_Supplied material_:
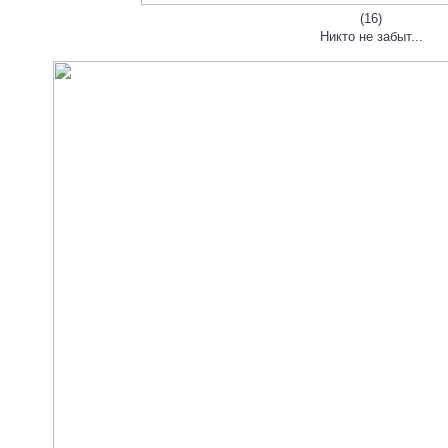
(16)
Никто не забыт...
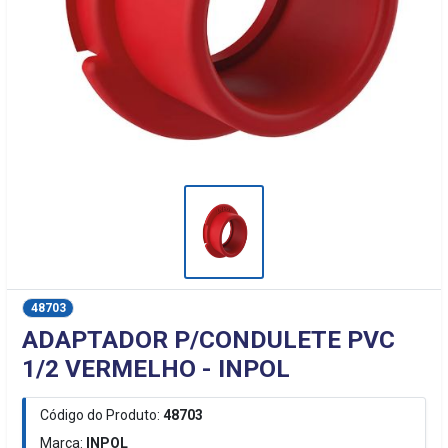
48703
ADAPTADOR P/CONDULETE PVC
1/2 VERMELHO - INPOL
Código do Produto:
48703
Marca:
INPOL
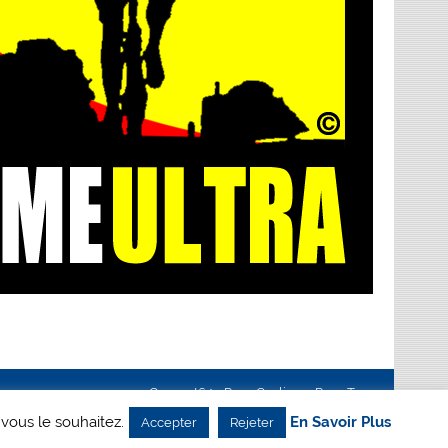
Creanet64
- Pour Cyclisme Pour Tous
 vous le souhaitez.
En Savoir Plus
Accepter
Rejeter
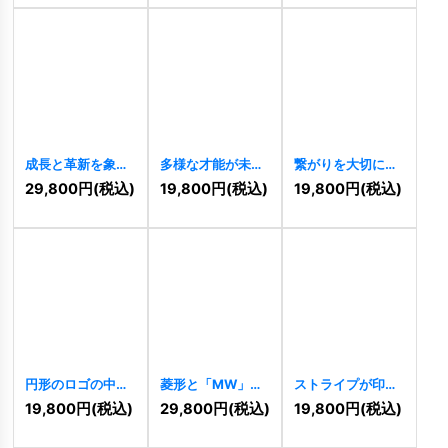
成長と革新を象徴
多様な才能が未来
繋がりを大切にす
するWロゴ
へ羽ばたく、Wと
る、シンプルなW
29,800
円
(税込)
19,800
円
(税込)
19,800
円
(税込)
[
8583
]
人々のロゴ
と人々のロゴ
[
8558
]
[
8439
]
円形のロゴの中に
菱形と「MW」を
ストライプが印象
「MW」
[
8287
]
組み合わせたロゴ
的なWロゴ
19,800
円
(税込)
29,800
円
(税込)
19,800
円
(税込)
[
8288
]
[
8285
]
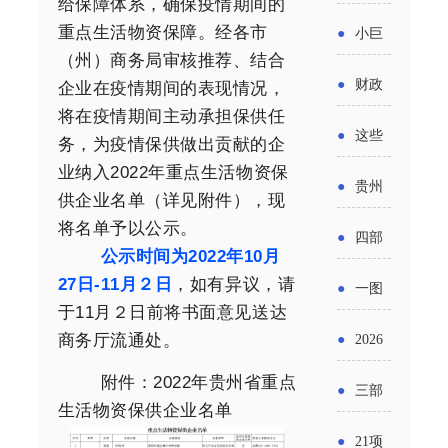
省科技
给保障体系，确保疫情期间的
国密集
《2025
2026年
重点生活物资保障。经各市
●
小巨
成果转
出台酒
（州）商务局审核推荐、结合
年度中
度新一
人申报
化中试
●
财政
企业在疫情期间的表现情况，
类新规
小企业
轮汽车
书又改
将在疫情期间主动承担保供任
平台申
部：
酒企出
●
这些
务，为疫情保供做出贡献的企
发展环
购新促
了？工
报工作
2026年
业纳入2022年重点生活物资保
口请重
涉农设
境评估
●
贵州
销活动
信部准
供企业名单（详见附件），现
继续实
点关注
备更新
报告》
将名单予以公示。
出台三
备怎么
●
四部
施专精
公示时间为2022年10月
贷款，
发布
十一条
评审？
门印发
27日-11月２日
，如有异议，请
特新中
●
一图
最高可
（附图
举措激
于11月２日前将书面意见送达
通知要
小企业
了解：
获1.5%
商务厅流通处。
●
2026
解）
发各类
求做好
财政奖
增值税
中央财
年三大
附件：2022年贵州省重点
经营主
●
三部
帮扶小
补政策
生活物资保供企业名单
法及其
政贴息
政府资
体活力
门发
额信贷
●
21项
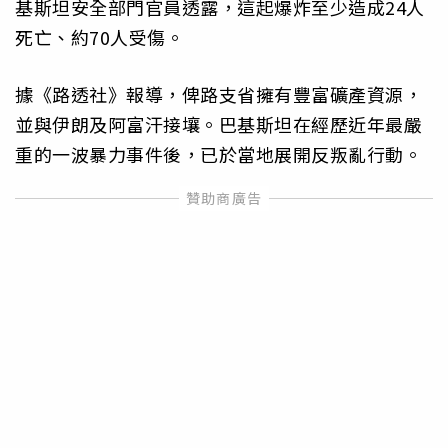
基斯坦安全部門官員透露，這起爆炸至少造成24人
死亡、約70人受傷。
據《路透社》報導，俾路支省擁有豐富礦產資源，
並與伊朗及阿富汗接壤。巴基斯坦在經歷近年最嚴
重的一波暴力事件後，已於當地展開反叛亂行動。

_What is required_: Could you rewrite everything from the line containing "基斯坦安全部門官員透露，這起爆炸至少造成24人" down to the end of the data as a Markdown table with the columns Row and Data line, numbering each line and leaving out any blank lines?

_Written solution_:
| Row | Data line |
|---|---|
| 1 | 基斯坦安全部門官員透露，這起爆炸至少造成24人 |
| 2 | 死亡、約70人受傷。 |
| 3 | 據《路透社》報導，俾路支省擁有豐富礦產資源， |
| 4 | 並與伊朗及阿富汗接壤。巴基斯坦在經歷近年最嚴 |
| 5 | 重的一波暴力事件後，已於當地展開反叛亂行動。 |